WORK ITEM
Output range, inclusive: from the line containing "25: (780, 253, 1.87)" to the line containing "38: (69, 236, 8.04)". Restate those lines from the data below word for word and only those.

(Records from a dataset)
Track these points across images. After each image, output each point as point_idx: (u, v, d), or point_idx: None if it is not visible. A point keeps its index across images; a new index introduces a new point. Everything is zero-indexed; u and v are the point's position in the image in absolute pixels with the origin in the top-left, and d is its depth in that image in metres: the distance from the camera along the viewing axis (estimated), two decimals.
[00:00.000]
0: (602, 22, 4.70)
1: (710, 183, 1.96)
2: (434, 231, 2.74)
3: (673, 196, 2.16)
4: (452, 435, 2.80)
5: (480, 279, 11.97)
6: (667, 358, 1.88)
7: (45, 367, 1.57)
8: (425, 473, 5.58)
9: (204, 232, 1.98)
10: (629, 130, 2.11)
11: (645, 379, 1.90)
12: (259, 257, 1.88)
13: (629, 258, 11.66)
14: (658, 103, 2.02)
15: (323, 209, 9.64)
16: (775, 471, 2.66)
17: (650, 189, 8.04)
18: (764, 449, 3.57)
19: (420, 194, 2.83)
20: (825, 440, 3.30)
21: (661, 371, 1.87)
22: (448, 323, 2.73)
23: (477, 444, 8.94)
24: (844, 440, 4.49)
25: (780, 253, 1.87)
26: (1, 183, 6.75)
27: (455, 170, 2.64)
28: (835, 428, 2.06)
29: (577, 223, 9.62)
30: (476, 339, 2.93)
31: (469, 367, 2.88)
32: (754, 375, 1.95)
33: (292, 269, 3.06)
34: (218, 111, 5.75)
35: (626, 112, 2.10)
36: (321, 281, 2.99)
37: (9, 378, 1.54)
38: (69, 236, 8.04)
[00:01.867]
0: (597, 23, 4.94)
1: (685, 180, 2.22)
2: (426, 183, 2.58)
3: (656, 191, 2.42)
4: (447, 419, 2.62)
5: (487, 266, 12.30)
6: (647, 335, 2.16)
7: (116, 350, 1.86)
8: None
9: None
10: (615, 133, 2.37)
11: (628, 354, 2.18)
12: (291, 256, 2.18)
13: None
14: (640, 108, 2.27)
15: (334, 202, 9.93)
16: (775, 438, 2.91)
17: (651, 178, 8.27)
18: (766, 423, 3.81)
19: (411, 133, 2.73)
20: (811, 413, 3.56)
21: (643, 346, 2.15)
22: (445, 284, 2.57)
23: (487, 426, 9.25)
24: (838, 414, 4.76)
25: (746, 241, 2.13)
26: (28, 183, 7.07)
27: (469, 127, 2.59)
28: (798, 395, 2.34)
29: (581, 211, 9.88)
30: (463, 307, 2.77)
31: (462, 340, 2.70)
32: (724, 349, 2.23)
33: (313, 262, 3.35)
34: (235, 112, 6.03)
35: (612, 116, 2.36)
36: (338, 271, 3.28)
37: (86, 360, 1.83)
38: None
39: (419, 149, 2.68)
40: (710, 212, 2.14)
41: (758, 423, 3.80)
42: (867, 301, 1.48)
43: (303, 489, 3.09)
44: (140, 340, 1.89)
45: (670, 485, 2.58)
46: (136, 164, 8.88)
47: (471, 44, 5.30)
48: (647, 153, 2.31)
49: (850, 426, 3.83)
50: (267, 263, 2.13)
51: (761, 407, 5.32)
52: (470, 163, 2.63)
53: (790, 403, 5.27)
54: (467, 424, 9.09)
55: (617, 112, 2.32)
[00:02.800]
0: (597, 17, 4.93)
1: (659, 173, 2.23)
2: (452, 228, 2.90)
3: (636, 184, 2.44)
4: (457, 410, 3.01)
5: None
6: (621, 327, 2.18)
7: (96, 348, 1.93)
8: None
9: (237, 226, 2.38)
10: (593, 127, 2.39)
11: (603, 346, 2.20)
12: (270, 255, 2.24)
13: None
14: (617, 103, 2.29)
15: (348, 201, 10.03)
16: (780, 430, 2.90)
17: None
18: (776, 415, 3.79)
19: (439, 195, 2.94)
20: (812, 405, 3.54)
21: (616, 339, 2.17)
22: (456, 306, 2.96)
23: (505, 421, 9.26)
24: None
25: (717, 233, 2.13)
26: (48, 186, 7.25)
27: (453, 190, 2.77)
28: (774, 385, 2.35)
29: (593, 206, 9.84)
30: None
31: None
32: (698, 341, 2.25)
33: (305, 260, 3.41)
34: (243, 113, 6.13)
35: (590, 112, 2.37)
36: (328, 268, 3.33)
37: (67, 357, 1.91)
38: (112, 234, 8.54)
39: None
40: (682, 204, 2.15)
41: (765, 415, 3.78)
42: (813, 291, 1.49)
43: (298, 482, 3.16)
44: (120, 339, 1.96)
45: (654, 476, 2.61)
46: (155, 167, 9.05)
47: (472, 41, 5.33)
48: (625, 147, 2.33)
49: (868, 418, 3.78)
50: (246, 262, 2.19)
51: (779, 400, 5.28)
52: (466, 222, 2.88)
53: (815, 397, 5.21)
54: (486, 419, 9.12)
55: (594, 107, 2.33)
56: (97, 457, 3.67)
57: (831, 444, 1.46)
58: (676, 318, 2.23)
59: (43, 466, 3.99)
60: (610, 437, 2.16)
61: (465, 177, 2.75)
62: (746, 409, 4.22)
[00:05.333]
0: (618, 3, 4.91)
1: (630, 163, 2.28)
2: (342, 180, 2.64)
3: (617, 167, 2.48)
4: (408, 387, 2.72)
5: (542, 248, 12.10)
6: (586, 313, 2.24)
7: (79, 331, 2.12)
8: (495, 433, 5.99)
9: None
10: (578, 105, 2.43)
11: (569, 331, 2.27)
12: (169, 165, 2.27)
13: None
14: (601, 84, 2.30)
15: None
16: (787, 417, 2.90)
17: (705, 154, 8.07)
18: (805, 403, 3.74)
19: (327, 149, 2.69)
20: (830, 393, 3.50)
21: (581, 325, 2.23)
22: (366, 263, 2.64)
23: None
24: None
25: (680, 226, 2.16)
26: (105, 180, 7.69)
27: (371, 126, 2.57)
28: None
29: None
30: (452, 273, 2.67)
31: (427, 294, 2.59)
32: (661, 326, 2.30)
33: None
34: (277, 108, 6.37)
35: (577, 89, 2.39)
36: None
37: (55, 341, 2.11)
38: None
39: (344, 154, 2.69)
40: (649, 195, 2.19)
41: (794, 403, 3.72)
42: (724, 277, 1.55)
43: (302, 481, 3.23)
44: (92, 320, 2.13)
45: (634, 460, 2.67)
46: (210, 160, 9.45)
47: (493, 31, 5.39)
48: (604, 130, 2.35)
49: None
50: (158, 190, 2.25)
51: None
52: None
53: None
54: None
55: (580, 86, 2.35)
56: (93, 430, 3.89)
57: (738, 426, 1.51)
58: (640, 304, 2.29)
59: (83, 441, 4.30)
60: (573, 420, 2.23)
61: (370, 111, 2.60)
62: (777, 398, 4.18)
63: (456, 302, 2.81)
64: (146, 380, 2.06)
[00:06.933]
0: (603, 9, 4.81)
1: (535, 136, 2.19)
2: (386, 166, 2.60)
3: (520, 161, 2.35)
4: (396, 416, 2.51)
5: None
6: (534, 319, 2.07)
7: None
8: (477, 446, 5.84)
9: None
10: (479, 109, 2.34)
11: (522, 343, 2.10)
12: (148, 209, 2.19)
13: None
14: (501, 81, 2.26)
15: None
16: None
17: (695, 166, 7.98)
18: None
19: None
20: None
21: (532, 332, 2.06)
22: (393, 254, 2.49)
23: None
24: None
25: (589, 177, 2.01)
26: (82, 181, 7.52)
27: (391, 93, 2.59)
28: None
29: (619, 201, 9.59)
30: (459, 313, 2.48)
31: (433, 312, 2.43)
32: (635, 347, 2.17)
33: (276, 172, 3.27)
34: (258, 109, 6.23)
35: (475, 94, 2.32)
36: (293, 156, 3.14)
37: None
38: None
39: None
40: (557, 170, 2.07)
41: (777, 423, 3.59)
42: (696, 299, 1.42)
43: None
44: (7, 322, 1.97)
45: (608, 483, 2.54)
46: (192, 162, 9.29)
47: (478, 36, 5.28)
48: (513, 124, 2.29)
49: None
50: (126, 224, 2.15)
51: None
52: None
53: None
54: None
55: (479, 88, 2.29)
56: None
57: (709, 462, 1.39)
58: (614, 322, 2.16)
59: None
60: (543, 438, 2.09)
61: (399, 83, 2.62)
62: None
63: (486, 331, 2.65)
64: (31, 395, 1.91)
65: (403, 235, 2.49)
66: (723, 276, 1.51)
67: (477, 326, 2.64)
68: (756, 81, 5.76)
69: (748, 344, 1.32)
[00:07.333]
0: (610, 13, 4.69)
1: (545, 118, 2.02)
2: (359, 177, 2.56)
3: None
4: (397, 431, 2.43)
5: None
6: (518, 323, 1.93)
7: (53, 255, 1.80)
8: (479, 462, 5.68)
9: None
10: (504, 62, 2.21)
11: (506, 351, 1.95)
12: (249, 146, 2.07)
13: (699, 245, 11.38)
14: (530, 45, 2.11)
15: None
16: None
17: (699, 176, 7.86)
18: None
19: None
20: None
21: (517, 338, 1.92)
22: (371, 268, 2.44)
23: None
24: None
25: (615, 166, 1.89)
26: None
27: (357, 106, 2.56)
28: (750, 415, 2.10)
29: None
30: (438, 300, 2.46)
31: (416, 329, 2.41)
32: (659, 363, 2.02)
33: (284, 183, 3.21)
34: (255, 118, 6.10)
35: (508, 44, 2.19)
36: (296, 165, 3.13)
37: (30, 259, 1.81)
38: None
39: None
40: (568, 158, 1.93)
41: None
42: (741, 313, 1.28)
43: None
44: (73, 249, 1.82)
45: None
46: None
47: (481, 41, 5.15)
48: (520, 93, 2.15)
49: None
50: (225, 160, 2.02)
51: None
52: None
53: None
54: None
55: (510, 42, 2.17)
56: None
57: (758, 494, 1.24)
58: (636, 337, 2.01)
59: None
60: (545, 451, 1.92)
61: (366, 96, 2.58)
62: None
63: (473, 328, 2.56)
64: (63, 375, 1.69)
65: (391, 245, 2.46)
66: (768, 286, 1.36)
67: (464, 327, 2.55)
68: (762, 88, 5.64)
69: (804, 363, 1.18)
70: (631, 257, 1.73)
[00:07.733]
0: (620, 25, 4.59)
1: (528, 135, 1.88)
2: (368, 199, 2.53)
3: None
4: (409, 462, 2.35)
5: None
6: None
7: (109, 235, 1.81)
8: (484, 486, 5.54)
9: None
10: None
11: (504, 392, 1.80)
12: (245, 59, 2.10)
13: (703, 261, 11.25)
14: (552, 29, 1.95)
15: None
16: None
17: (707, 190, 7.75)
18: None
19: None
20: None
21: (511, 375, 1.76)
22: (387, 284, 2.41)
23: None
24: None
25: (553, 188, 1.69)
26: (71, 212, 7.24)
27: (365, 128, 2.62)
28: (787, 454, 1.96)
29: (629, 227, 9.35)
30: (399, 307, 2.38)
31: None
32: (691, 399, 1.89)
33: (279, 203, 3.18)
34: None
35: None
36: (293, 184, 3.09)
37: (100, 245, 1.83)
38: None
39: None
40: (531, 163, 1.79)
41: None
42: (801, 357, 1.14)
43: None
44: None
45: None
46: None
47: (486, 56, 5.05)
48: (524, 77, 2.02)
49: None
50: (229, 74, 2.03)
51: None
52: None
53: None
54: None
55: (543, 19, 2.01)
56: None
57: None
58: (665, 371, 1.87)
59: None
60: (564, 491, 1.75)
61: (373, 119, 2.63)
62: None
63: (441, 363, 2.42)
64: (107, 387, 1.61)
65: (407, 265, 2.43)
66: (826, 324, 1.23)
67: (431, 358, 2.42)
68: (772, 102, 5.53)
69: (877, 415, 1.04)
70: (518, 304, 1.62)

SOLUTION FOR THIS EXERCISE
25: (780, 253, 1.87)
26: (1, 183, 6.75)
27: (455, 170, 2.64)
28: (835, 428, 2.06)
29: (577, 223, 9.62)
30: (476, 339, 2.93)
31: (469, 367, 2.88)
32: (754, 375, 1.95)
33: (292, 269, 3.06)
34: (218, 111, 5.75)
35: (626, 112, 2.10)
36: (321, 281, 2.99)
37: (9, 378, 1.54)
38: (69, 236, 8.04)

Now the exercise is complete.